Problem statement: Rewrite the text in all of the data below as a JSON list of strings, one string per line, skipping blank lines. Leave the pictures out.

↓

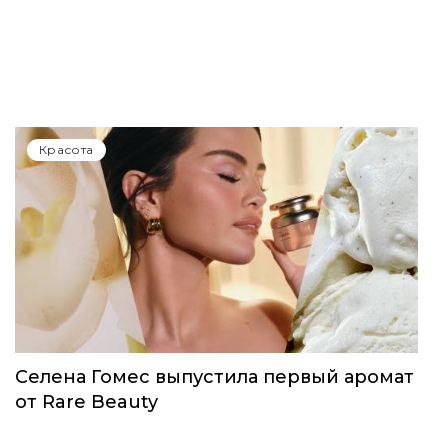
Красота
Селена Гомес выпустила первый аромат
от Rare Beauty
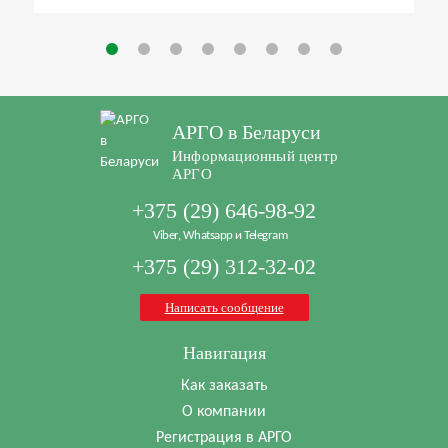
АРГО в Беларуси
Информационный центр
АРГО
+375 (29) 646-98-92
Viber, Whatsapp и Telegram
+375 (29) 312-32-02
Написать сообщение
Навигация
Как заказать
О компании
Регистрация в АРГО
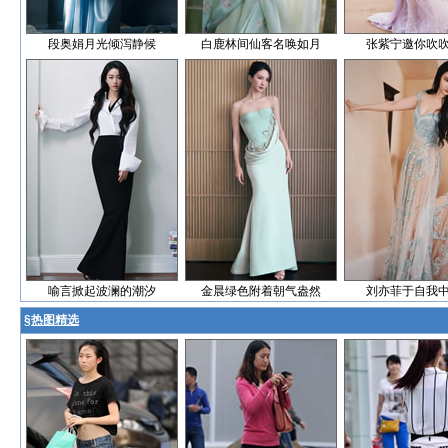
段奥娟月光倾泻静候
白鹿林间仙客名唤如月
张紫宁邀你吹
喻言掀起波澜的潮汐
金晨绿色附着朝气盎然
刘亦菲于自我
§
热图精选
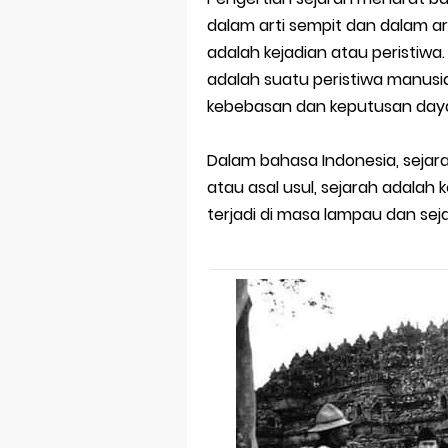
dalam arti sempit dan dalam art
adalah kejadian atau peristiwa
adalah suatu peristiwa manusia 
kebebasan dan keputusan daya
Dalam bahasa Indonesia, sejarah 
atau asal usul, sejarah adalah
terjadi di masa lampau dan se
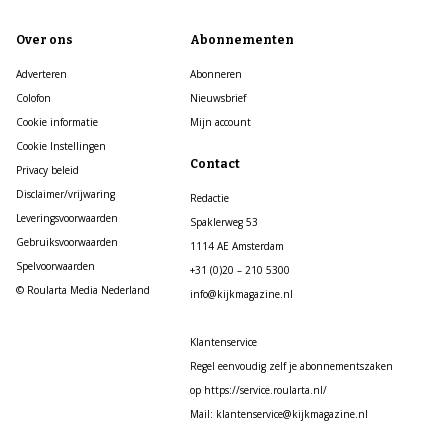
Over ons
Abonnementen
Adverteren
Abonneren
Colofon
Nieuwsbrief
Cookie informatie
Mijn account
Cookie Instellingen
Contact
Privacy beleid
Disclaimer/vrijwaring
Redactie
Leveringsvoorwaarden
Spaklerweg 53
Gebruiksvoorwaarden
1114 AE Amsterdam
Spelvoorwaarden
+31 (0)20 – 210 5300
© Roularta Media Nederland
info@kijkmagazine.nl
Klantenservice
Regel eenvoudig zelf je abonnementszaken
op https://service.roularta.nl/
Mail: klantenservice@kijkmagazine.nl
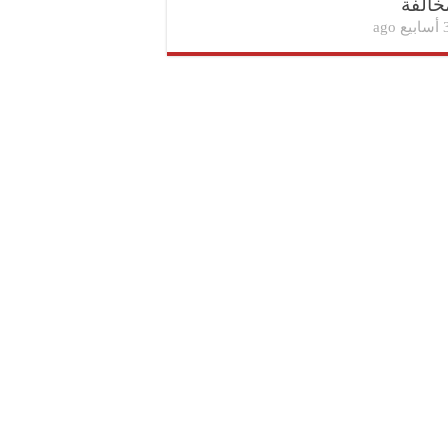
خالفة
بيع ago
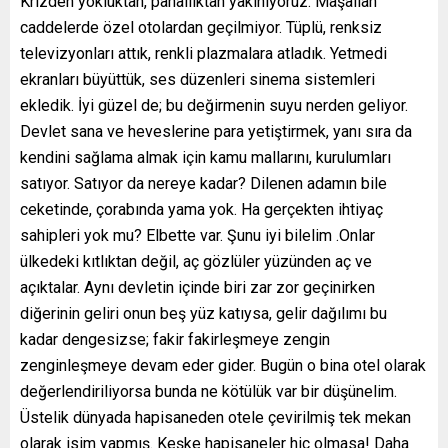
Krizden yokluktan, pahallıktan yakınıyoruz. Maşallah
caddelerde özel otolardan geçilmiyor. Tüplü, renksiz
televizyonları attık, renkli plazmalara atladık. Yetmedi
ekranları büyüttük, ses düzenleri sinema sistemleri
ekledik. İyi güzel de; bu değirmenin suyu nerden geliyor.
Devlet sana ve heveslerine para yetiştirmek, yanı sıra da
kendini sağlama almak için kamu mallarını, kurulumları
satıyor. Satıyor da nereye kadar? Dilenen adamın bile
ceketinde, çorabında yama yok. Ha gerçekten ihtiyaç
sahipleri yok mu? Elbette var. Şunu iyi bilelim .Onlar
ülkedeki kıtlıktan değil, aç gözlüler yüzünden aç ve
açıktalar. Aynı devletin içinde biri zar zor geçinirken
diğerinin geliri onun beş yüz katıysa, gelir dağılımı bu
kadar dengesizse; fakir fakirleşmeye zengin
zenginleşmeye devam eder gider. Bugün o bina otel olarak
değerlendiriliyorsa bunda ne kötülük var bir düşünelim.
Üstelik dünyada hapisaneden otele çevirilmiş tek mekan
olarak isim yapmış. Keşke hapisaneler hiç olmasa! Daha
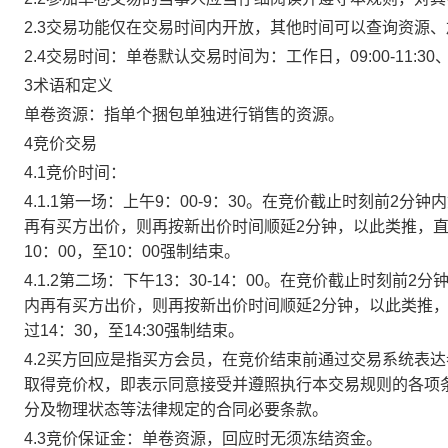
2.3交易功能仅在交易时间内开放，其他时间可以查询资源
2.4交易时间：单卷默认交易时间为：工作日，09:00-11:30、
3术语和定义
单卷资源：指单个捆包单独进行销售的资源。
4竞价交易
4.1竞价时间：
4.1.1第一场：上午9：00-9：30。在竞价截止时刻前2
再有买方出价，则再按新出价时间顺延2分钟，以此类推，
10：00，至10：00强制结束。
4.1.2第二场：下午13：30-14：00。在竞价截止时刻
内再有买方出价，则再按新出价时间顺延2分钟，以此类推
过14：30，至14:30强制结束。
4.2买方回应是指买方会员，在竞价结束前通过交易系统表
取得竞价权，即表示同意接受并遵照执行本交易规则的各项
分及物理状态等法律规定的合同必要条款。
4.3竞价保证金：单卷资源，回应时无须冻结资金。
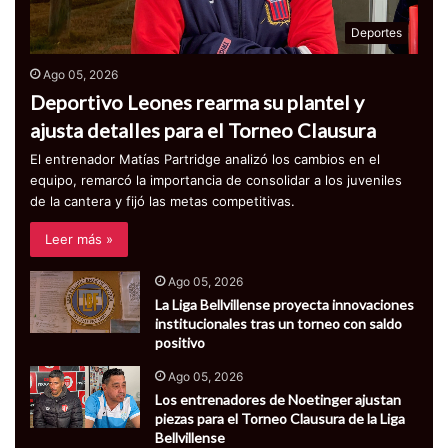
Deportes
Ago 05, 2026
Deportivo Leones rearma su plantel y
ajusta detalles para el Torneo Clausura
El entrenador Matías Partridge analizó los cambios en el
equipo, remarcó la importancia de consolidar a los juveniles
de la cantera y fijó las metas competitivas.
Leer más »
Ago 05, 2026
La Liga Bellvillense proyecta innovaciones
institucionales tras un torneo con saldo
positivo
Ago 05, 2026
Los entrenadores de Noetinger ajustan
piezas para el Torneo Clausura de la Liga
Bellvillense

↑

Task result:
[
  "Красота",
  "Селена Гомес выпустила первый аромат",
  "от Rare Beauty",
  "АРГО в Беларуси",
  "Информационный центр",
  "АРГО",
  "+375 (29) 646-98-92",
  "Viber, Whatsapp и Telegram",
  "+375 (29) 312-32-02",
  "Написать сообщение",
  "Навигация",
  "Как заказать",
  "О компании",
  "Регистрация в АРГО",
  "段奥娟月光倾泻静候",
  "白鹿林间仙客名唤如月",
  "张紫宁邀你吹",
  "喻言掀起波澜的潮汐",
  "金晨绿色附着朝气盎然",
  "刘亦菲于自我",
  "§",
  "热图精选",
  "dalam arti sempit dan dalam art",
  "adalah kejadian atau peristiwa",
  "adalah suatu peristiwa manusia ",
  "kebebasan dan keputusan daya",
  "Dalam bahasa Indonesia, sejarah ",
  "atau asal usul, sejarah adalah",
  "terjadi di masa lampau dan se",
  "Over ons",
  "Abonnementen",
  "Adverteren",
  "Abonneren",
  "Colofon",
  "Nieuwsbrief",
  "Cookie informatie",
  "Mijn account",
  "Cookie Instellingen",
  "Contact",
  "Privacy beleid",
  "Disclaimer/vrijwaring",
  "Redactie",
  "Leveringsvoorwaarden",
  "Spaklerweg 53",
  "Gebruiksvoorwaarden",
  "1114 AE Amsterdam",
  "Spelvoorwaarden",
  "+31 (0)20 – 210 5300",
  "© Roularta Media Nederland",
  "info@kijkmagazine.nl",
  "Klantenservice",
  "Regel eenvoudig zelf je abonnementszaken",
  "op https://service.roularta.nl/",
  "Mail: klantenservice@kijkmagazine.nl",
  "خالفة",
  "بيع ago",
  "Krizden yokluktan, pahallıktan yakınıyoruz. Maşallah",
  "caddelerde özel otolardan geçilmiyor. Tüplü, renksiz",
  "televizyonları attık, renkli plazmalara atladık. Yetmedi",
  "ekranları büyüttük, ses düzenleri sinema sistemleri",
  "ekledik. İyi güzel de; bu değirmenin suyu nerden geliyor.",
  "Devlet sana ve heveslerine para yetiştirmek, yanı sıra da",
  "kendini sağlama almak için kamu mallarını, kurulumları",
  "satıyor. Satıyor da nereye kadar? Dilenen adamın bile",
  "ceketinde, çorabında yama yok. Ha gerçekten ihtiyaç",
  "sahipleri yok mu? Elbette var. Şunu iyi bilelim .Onlar",
  "ülkedeki kıtlıktan değil, aç gözlüler yüzünden aç ve",
  "açıktalar. Aynı devletin içinde biri zar zor geçinirken",
  "diğerinin geliri onun beş yüz katıysa, gelir dağılımı bu",
  "kadar dengesizse; fakir fakirleşmeye zengin",
  "zenginleşmeye devam eder gider. Bugün o bina otel olarak",
  "değerlendiriliyorsa bunda ne kötülük var bir düşünelim.",
  "Üstelik dünyada hapisaneden otele çevirilmiş tek mekan",
  "olarak isim yapmış. Keşke hapisaneler hiç olmasa! Daha",
  "2.3交易功能仅在交易时间内开放，其他时间可以查询资源",
  "2.4交易时间：单卷默认交易时间为：工作日，09:00-11:30、",
  "3术语和定义",
  "单卷资源：指单个捆包单独进行销售的资源。",
  "4竞价交易",
  "4.1竞价时间：",
  "4.1.1第一场：上午9：00-9：30。在竞价截止时刻前2",
  "再有买方出价，则再按新出价时间顺延2分钟，以此类推，",
  "10：00，至10：00强制结束。",
  "4.1.2第二场：下午13：30-14：00。在竞价截止时刻",
  "内再有买方出价，则再按新出价时间顺延2分钟，以此类推",
  "过14：30，至14:30强制结束。",
  "4.2买方回应是指买方会员，在竞价结束前通过交易系统表",
  "取得竞价权，即表示同意接受并遵照执行本交易规则的各项",
  "分及物理状态等法律规定的合同必要条款。",
  "4.3竞价保证金：单卷资源，回应时无须冻结资金。",
  "Deportes",
  "Ago 05, 2026",
  "Deportivo Leones rearma su plantel y",
  "ajusta detalles para el Torneo Clausura",
  "El entrenador Matías Partridge analizó los cambios en el",
  "equipo, remarcó la importancia de consolidar a los juveniles",
  "de la cantera y fijó las metas competitivas.",
  "Leer más »",
  "Ago 05, 2026",
  "La Liga Bellvillense proyecta innovaciones",
  "institucionales tras un torneo con saldo",
  "positivo",
  "Ago 05, 2026",
  "Los entrenadores de Noetinger ajustan",
  "piezas para el Torneo Clausura de la Liga",
  "Bellvillense"
]